Today the weatherman's track record was perfect...he predicted rain last night and today, and we haven't gotten a drop.

Amy had a bad night - the usual - pain, nausea and sleeplessness, so I postponed an appointment we had, put her to bed and went to the church to mow. Amy's last words to me as I walked out the door were, "Don't over do!"

I knew before I left I was going to violate that order so I mumbled, "I love you...get some rest" and headed away.

I knew I would over do because I've been frustrated and angry and have felt helpless in light of Hurricane Katrina - and I know of no productive way to relieve such feelings except to be in service to God. Oftentimes working on the land at the church alone is how I talk to God...scream at God...sing to God...worship God.

The "landscaping team" at our church is made up of me and the most Christ-like man I know, my friend Ben. Lately due to a variety of factors including having only one car (which by the way is no longer the case, something I may write about soon) I have let Ben shoulder more of the burden than I believe is fair. Ben would never complain but suffice it to say I felt overdue...to over do.

I spent a great deal of time at the church today...almost six hours...mowing, weed eating, etc... It was hot and hard and dirty and it felt great. Anytime I felt run down I would take the water hose and drench myself from head to toe.

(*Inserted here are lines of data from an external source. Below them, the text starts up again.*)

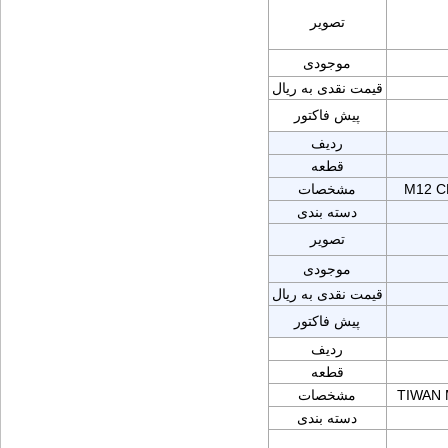
تصویر
موجودی
قیمت نقدی به ریال
پیش فاکتور
ردیف
قطعه
M12 C
مشخصات
دسته بندی
تصویر
موجودی
قیمت نقدی به ریال
پیش فاکتور
ردیف
قطعه
TIWAN 
مشخصات
دسته بندی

Ben and I have a list of priorities when it comes to the landscaping - it's no great mystery - we focus first on the areas that are most visible from the street...always. This is a necessity to us...this is Our Father's house and we want it to look well tended to anyone passing by. However it also means that if we have limited time - or if I've been a slacker - other parts of the property - which are less visible - go untended.

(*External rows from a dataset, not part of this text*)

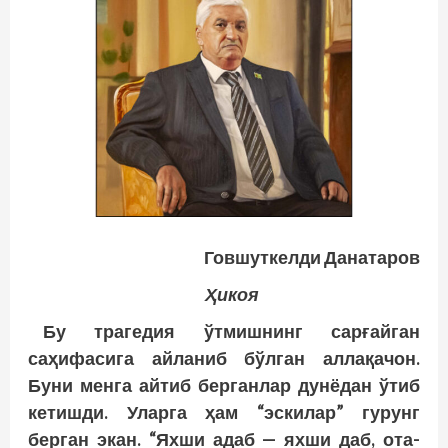
Говшуткелди Данатаров
Ҳикоя
Бу трагедия ўтмишнинг сарғайган
саҳифасига айланиб бўлган аллақачон.
Буни менга айтиб берганлар дунёдан ўтиб
кетишди. Уларга ҳам “эскилар” гурунг
берган экан. “Яхши адаб — яхши даб, ота-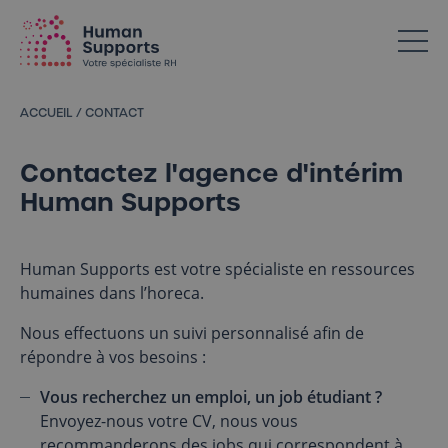
Votre spécialiste en ressources humaines dans l’Horeca
ACCUEIL
/
CONTACT
Contactez l'agence d'intérim
Human Supports
Human Supports est votre spécialiste en ressources
humaines dans l’horeca.
Nous effectuons un suivi personnalisé afin de
répondre à vos besoins :
Vous recherchez un emploi, un job étudiant ?
Envoyez-nous votre CV, nous vous
recommanderons des jobs qui correspondent à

Today I was determined to do it all. I mowed and weeded the visible areas and then turned my focus to the other parts of the land. The last time I had tackled those areas was at most a month ago, but the grass was 3 feet tall in some spots.

It served as a telling metaphor of how quickly nature will reclaim what we thought was tamed if we drop our guard.

I thought about New Orleans and how rapidly "the system" broke down. How some people's baser instincts almost instantly took over...how fast all sense of order was lost.

I started thinking how in only hours many might come to blame God...disbelieve in God or - unbelievably - even credit God.

And I was reminded.

I was reminded that we need to shoulder each other's pain and suffering. We need to spend less time looking for the "why" and more time looking for the "when." None of us will be a bystander to suffering for our entire life, so we need to keep our guard up...to accept those whose burdens burden us...and most of all understand that Jesus was pleading us - pointing us - toward community...for it is there where we will find the answers.

It is there where we will truly find God.